• TASK DESCRIPTION: Retype only the lines below from the one with "right front paw: (129, 168)" to the one with "neck: (111, 125)", inclusive, skipping every image.

• INFORMATION SUPPLIED:
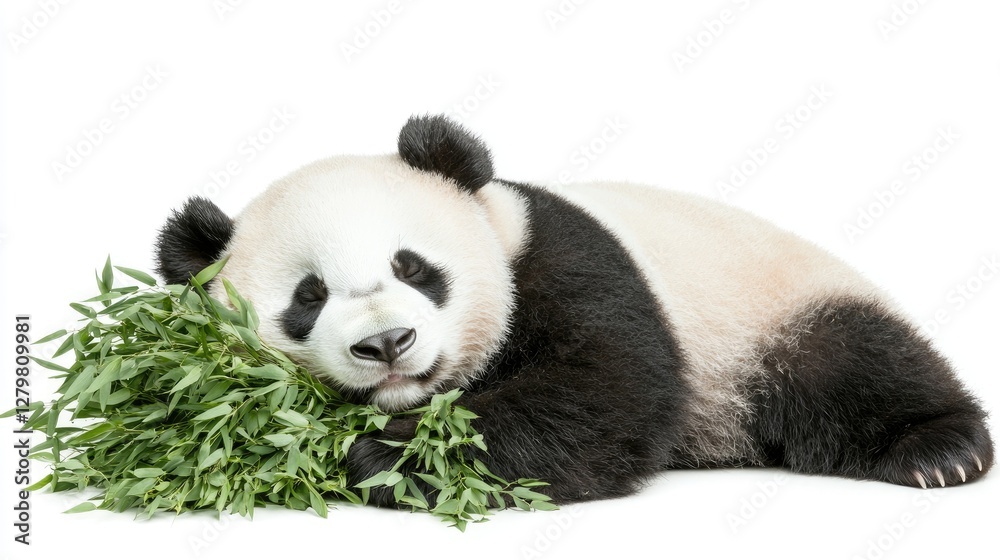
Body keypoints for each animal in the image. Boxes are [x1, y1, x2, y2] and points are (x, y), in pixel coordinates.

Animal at [156, 114, 993, 505]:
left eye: (413, 267)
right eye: (310, 297)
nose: (389, 343)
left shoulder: (562, 258)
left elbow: (607, 386)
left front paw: (385, 457)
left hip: (769, 304)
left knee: (851, 360)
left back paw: (940, 451)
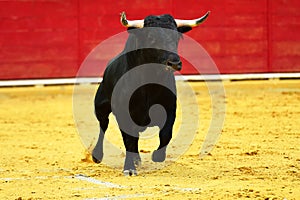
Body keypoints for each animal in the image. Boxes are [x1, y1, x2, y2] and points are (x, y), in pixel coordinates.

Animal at [91, 12, 209, 175]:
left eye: (176, 37)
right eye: (151, 37)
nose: (175, 63)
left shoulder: (170, 109)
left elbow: (166, 134)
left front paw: (157, 156)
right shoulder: (123, 114)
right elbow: (128, 140)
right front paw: (129, 168)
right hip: (100, 107)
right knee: (103, 126)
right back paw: (97, 155)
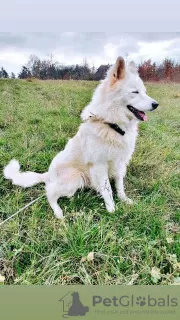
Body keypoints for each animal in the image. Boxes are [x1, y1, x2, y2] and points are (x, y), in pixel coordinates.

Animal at [3, 56, 159, 219]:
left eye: (144, 92)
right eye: (135, 92)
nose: (156, 104)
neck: (111, 125)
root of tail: (48, 175)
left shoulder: (120, 163)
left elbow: (119, 185)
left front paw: (124, 200)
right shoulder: (99, 166)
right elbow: (108, 190)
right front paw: (112, 210)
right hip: (75, 178)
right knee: (50, 193)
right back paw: (58, 212)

• SOLUTION TO THE PROBLEM:
right front paw: (129, 168)
right hip: (100, 107)
right knee: (103, 126)
right back paw: (97, 155)
Body keypoints for each animal in the image. Boxes are [x1, y1, x2, y2] and points are (x, y), in pixel coordinates.

Animal at [3, 56, 159, 219]:
left eye: (144, 92)
right eye: (135, 92)
nose: (156, 104)
neck: (111, 125)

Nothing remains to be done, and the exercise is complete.